Possibly the two most impressive examples of African indigo fabrics in the book. These two are both stitched resist fabrics from Nigeria. Just look at the fineness of that detailing. Curvier designs, such as what you see in the bottom example, typically suggest that the stitching was done by hand. When the person making these fabrics is picking the stitching apart, he or she has to be extra-careful to not let the sharp razor’s edge nick the fabric (which is typically a thin white shirting).
Examples of Yoruba and Baule warp ikats, including a few stripwoven cloths. Ikat is a process whereby the threads are tie-dyed before the weaving process. When the cloth is being woven, any section where the threads have been previously ikat-dyed will have a rather frayed pattern in the color of the undyed thread pressing against the dyed ground. The ikat process can be applied to either the warp or weft yarns (or both), although warp ikat is more common in West Africa.
In the early 20th century, there was a fashion for adire eleko (starch resist) fabrics amongst certain Nigerian Yoruba women. These had a cassava starch-resist paste applied to them by hand before they underwent any dyeing. Patterns typically featured birds, lizards, and well-known landmarks. After the 1920s, the cloth went out of fashion, only to be revived again in the mid-century by expatriates in the country. Today, it’s largely disappeared given the low-demand.
When it is made, however, it’s done by dipping a sharpened quill into a paste of cassava flour mixed with copper sulphate and water (which together makes what’s known as lafun). The artist then folds the fabric a few times in order to build out a series of squares, then unfolds the cloth and begins filling each of the squares with a design (using the lafun).
The cloth is then dip-dyed in an indigo bath as many times as necessary to achieve a deep, blue-black color. In between each dipping, the cloth is laid out on a rack to dry. Great care has to be taken to make sure that the lafun doesn’t crack. Since the paste doesn’t resist the dye completely, the cloth takes on a light-blue pattern against a dark-blue background once the process is done.
More indigo-dyed, starch-resist fabrics. The one at the top is a hand-drawn design imitating the stenciled King George V and Queen Mary pattern, originally created for the occasion of their Silver Jubilee in 1935. The one at the bottom is made up of two distinct motifs, conveying the message “I’m getting myself together.”
Starch resist patterns are sometimes drawn by hand; other times, they’re made with stencils. In the early 20th century, these stencils were first made from the lead linings of tea and cigar boxes, but for the most part, Nigerians have used zinc panels (typically 2 inches by 8 inches). The designs are chiseled into the metal, and then placed over the fabric, so that the starch paste can be squeezed through and applied.

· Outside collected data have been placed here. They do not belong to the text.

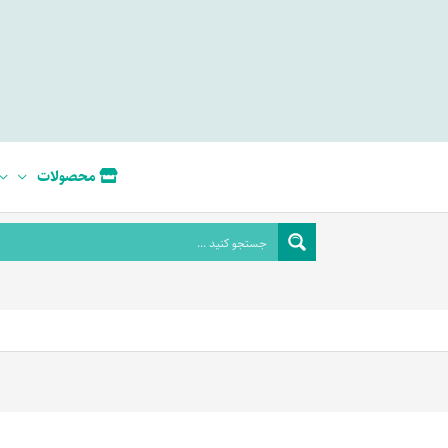
محصولات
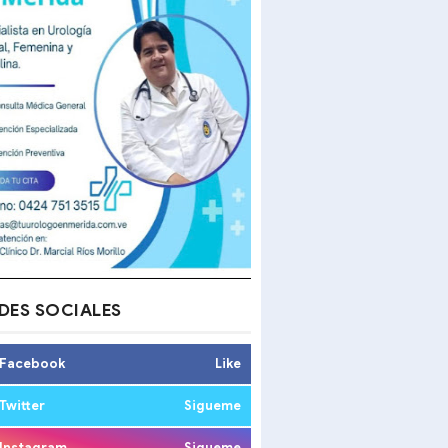
DES SOCIALES
Facebook
Like
Twitter
Sigueme
Instagram
Sigueme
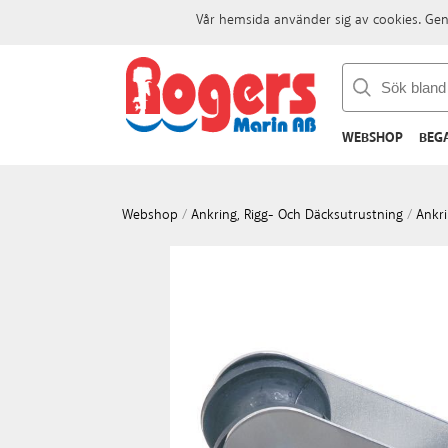
Vår hemsida använder sig av cookies. Gen
WEBSHOP
BEG
Webshop
/
Ankring, Rigg- Och Däcksutrustning
/
Ankr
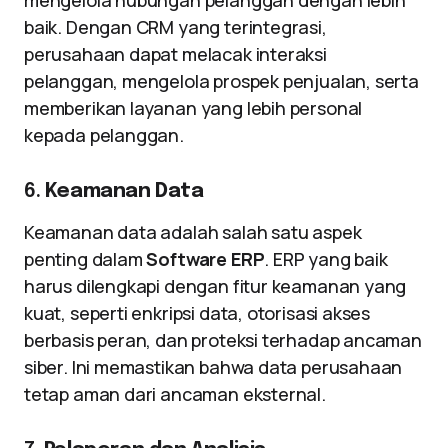
mengelola hubungan pelanggan dengan lebih
baik. Dengan CRM yang terintegrasi,
perusahaan dapat melacak interaksi
pelanggan, mengelola prospek penjualan, serta
memberikan layanan yang lebih personal
kepada pelanggan.
6.
Keamanan Data
Keamanan data adalah salah satu aspek
penting dalam
Software ERP
. ERP yang baik
harus dilengkapi dengan fitur keamanan yang
kuat, seperti enkripsi data, otorisasi akses
berbasis peran, dan proteksi terhadap ancaman
siber. Ini memastikan bahwa data perusahaan
tetap aman dari ancaman eksternal.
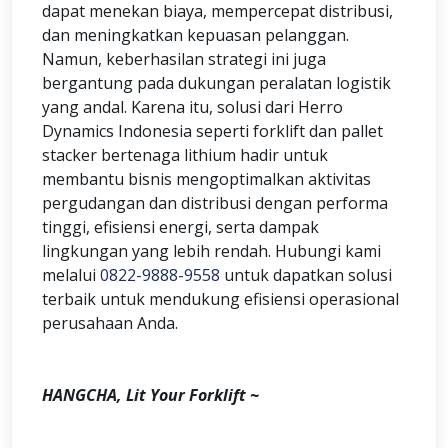
dapat menekan biaya, mempercepat distribusi,
dan meningkatkan kepuasan pelanggan.
Namun, keberhasilan strategi ini juga
bergantung pada dukungan peralatan logistik
yang andal. Karena itu, solusi dari Herro
Dynamics Indonesia seperti forklift dan pallet
stacker bertenaga lithium hadir untuk
membantu bisnis mengoptimalkan aktivitas
pergudangan dan distribusi dengan performa
tinggi, efisiensi energi, serta dampak
lingkungan yang lebih rendah. Hubungi kami
melalui
0822-9888-9558
untuk dapatkan solusi
terbaik untuk mendukung efisiensi operasional
perusahaan Anda.
HANGCHA, Lit Your Forklift ~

For ideas on how to incorporate African indigo into a wardrobe:
- You can take any of these fabrics and use them to re-line a jacket. Probably better for casualwear, such as a field jacket or bomber, and probably a good idea to make sure the dyes are colorfast (so they don’t bleed on your clothes). African indigo fabrics can be bought at Indigo Arts.
- Post Imperial also makes traditional four-in-hand neckties from Nigerian, Yoruba-made indigo textiles. On sale at the moment at No Man Walks Alone.
- My friend Walé Oyéjidé started Ikiré Jones a few years ago – a line that heavily draws on African design traditions. Unfortunately, no indigo items at the moment, but they might have something in the future.